*** Opening Selected text ***
And each man will sit under his own vine and under his own fig tree, 

with no one to frighten him. For the mouth of the LORD of Hosts has spoken.

 - Micah 4:4


Image courtesy of https://unsplash.com/@todddesantis


I asked my wife recently what her happiest childhood memory was. Without hesitation, she said, "Playing in my grandparents’ garden back in our little village in the Philippines." I saw that memory come alive again just this weekend. As she bent down among the flowerbeds, bedding new plants with quiet joy, her face glowed with the same peace I imagined she felt as a child. There was something sacred about it.

It brought me back to a thought I explored in a previous blog—the idea of redesigning life on earth. Despite the fractures of this world, despite its often hopeless state, there are still oases of healing. Why is it that we experience deep psychological and physical restoration when exposed to nature? Science points to hormones, neural pathways, circadian rhythms. But I think it’s simpler than that: we were made for a garden.

This was God’s original plan—for us to cultivate the earth, to walk with Him in a place of harmony. But something broke. The emergence of selfishness and evil shattered that sacred space. And yet, deep within, the longing remains.
*** Closing Selected text ***
*** Opening Record extracts ***
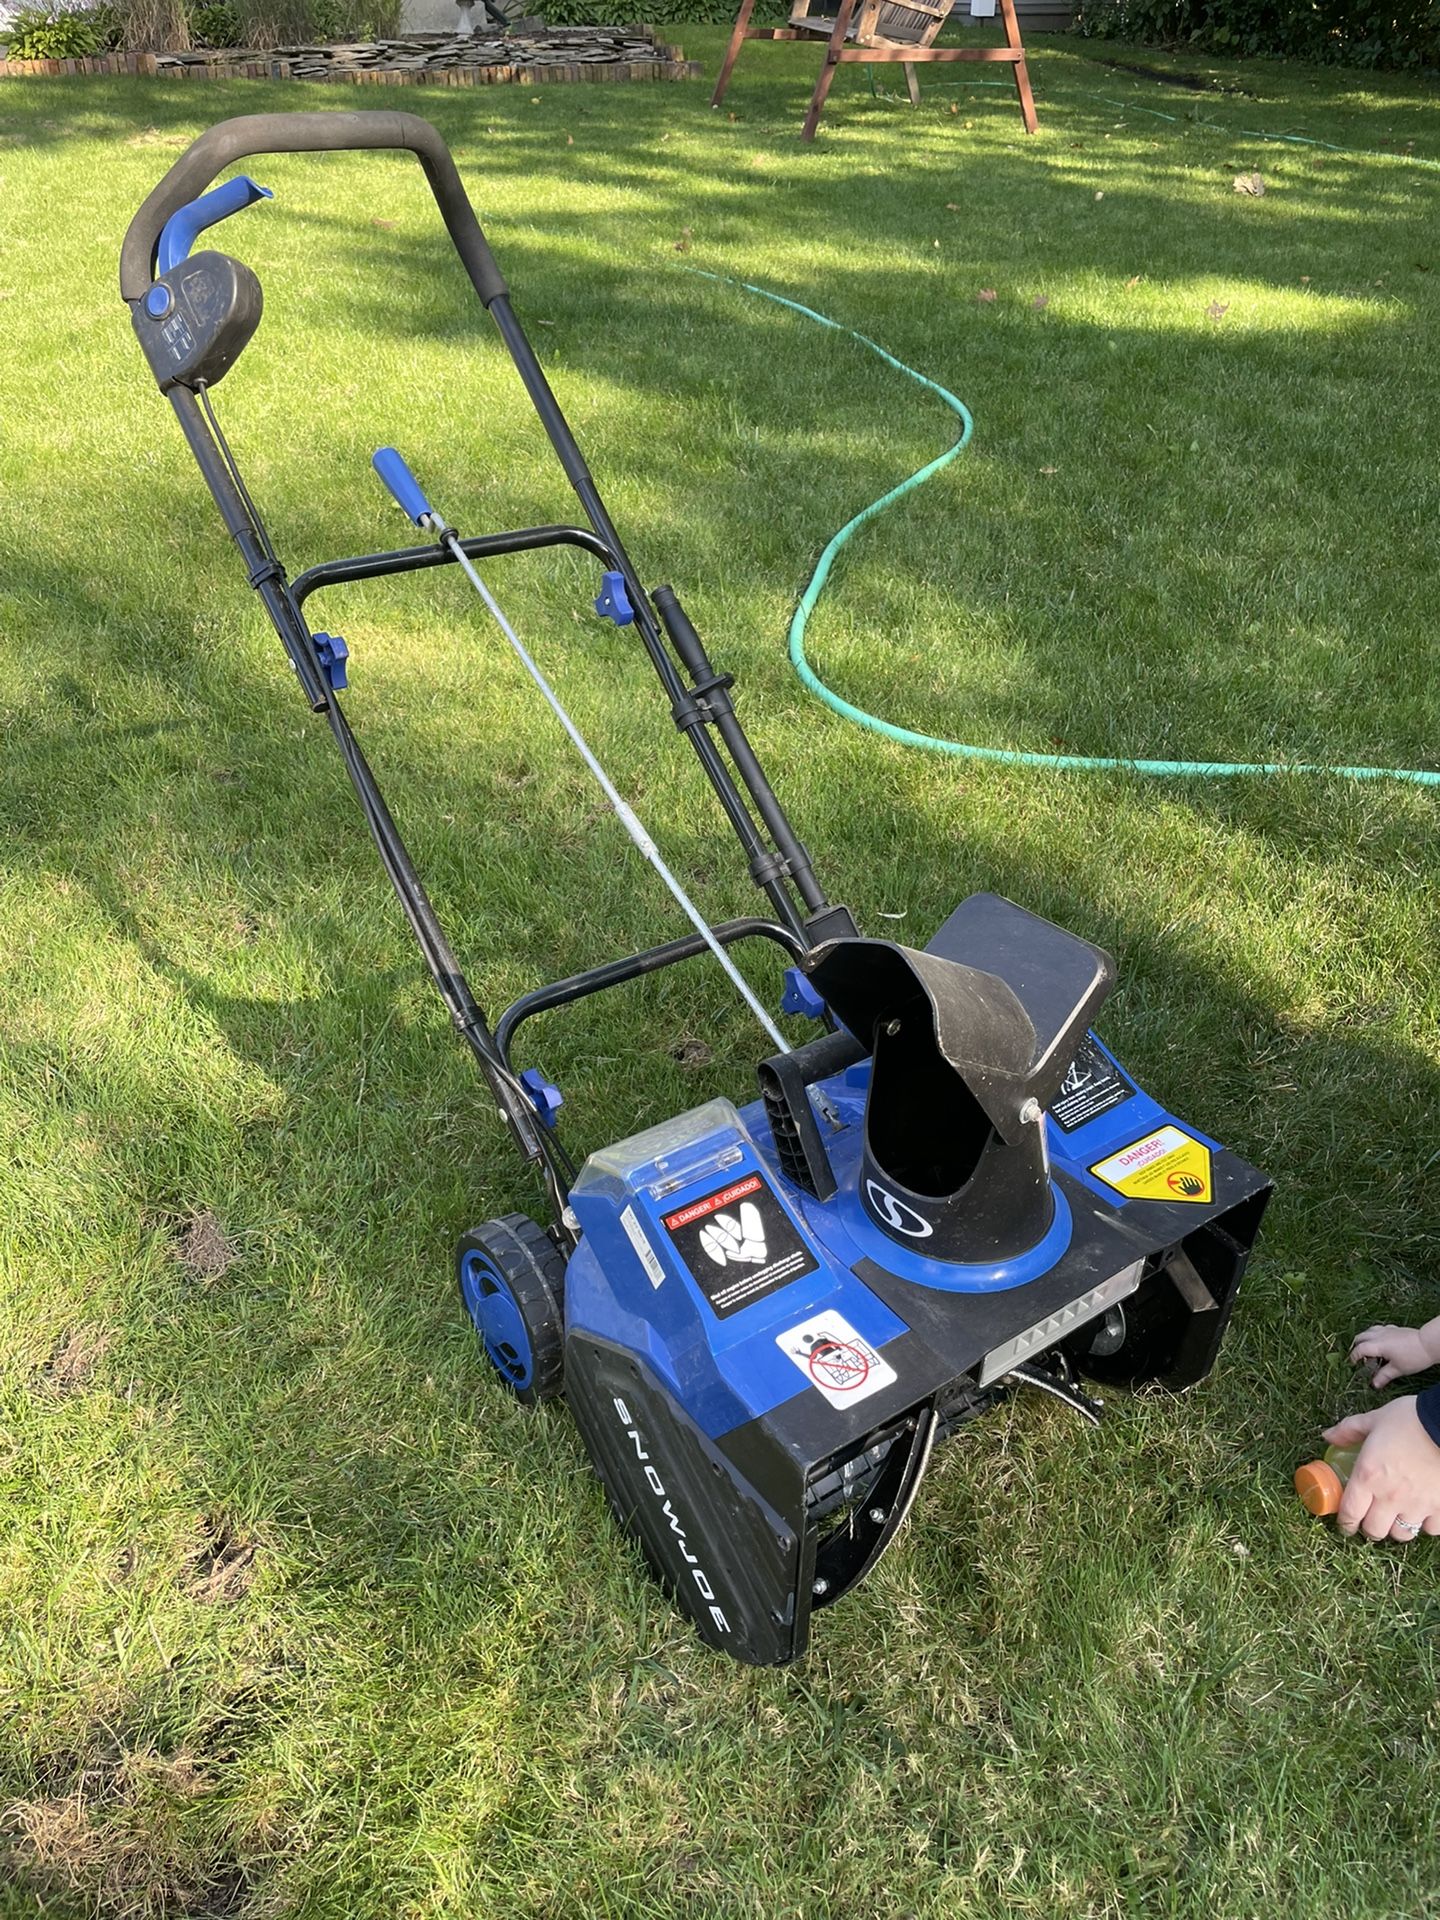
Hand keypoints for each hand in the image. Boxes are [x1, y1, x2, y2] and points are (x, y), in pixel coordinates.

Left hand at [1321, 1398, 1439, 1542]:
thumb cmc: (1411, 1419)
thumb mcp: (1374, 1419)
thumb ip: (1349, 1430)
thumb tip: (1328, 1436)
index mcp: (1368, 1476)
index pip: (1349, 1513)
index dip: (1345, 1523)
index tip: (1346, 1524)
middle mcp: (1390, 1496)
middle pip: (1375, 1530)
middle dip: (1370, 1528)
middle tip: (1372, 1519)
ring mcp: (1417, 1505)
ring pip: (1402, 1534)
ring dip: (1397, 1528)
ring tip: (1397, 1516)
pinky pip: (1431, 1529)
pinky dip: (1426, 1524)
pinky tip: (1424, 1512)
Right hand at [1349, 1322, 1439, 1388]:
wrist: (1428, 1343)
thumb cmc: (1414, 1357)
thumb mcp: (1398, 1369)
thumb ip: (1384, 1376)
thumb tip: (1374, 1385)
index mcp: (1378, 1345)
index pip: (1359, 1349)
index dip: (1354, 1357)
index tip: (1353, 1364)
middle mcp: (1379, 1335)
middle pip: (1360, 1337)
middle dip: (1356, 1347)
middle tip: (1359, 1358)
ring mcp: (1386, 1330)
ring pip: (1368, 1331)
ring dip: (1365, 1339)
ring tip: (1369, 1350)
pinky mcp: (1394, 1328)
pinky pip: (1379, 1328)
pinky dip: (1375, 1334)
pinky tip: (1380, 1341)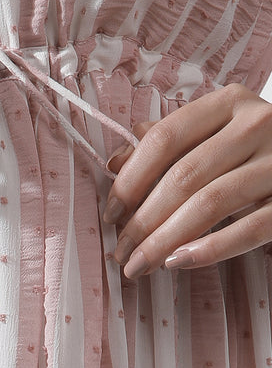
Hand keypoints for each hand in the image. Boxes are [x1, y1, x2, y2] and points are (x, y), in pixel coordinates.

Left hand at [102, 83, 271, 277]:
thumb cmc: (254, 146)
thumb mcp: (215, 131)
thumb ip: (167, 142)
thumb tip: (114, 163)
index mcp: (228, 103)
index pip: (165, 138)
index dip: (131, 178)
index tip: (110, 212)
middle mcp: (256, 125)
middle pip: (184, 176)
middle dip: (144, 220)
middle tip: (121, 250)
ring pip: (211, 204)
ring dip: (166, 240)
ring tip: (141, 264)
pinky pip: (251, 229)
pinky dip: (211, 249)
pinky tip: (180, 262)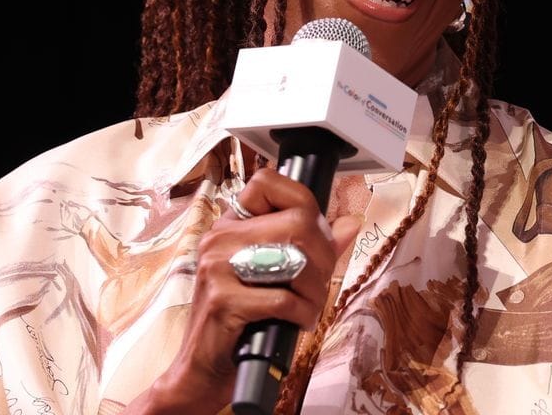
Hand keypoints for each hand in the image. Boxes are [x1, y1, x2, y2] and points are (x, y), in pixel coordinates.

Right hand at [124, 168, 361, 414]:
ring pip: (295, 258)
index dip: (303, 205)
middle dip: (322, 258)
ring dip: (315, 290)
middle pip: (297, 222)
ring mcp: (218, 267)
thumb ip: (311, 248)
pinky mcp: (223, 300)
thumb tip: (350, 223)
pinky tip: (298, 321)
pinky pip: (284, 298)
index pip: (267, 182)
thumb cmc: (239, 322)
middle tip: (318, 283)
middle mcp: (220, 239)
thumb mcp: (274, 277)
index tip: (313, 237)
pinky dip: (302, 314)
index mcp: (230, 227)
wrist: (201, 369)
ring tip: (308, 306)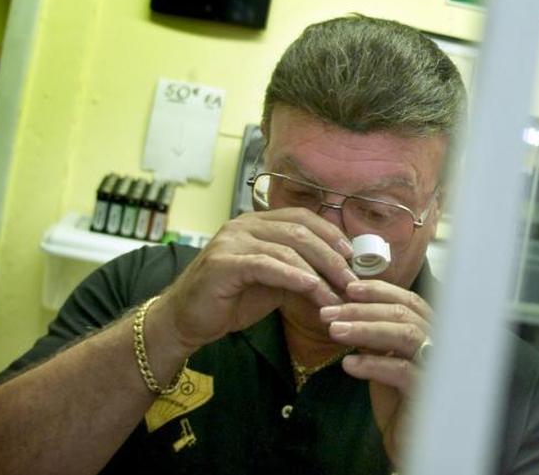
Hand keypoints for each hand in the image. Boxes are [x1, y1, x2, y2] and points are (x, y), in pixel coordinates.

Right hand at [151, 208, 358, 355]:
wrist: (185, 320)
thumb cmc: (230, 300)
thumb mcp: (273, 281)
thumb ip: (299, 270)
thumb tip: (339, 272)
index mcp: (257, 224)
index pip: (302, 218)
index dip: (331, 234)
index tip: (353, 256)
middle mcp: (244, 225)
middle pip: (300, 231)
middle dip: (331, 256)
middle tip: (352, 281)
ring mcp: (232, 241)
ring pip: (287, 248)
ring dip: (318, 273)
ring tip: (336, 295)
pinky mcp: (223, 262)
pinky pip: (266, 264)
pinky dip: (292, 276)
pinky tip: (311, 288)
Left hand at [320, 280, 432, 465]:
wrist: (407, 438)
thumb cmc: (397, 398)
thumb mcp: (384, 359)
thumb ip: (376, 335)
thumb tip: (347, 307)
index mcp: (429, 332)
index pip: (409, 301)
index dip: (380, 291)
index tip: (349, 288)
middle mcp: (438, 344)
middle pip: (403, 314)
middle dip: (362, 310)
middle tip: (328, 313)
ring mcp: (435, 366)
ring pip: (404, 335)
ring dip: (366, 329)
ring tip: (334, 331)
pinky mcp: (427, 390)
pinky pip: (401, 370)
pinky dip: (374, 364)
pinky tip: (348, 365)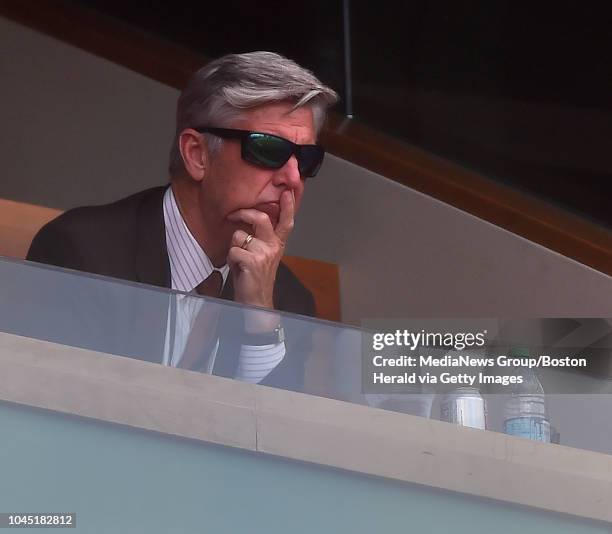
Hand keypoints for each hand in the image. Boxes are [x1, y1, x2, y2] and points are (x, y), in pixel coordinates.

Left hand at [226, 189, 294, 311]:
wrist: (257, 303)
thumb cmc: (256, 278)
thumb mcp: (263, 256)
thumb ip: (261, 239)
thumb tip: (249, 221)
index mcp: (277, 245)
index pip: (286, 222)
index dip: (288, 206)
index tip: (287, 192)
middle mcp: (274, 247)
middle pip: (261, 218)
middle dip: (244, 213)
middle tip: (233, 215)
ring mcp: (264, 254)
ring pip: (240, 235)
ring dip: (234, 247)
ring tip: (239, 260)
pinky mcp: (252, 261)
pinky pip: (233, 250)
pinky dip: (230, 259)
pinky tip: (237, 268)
*** Closing Record extracts ***
**What you will do**: Reproduce word for word the passage of the blog excerpt starting with "- Micah 4:4" and going on through "sacred about it.".

**Solution for this task**:
- Micah 4:4


Image courtesy of https://unsplash.com/@todddesantis


I asked my wife recently what her happiest childhood memory was. Without hesitation, she said, "Playing in my grandparents’ garden back in our little village in the Philippines." I saw that memory come alive again just this weekend. As she bent down among the flowerbeds, bedding new plants with quiet joy, her face glowed with the same peace I imagined she felt as a child. There was something sacred about it.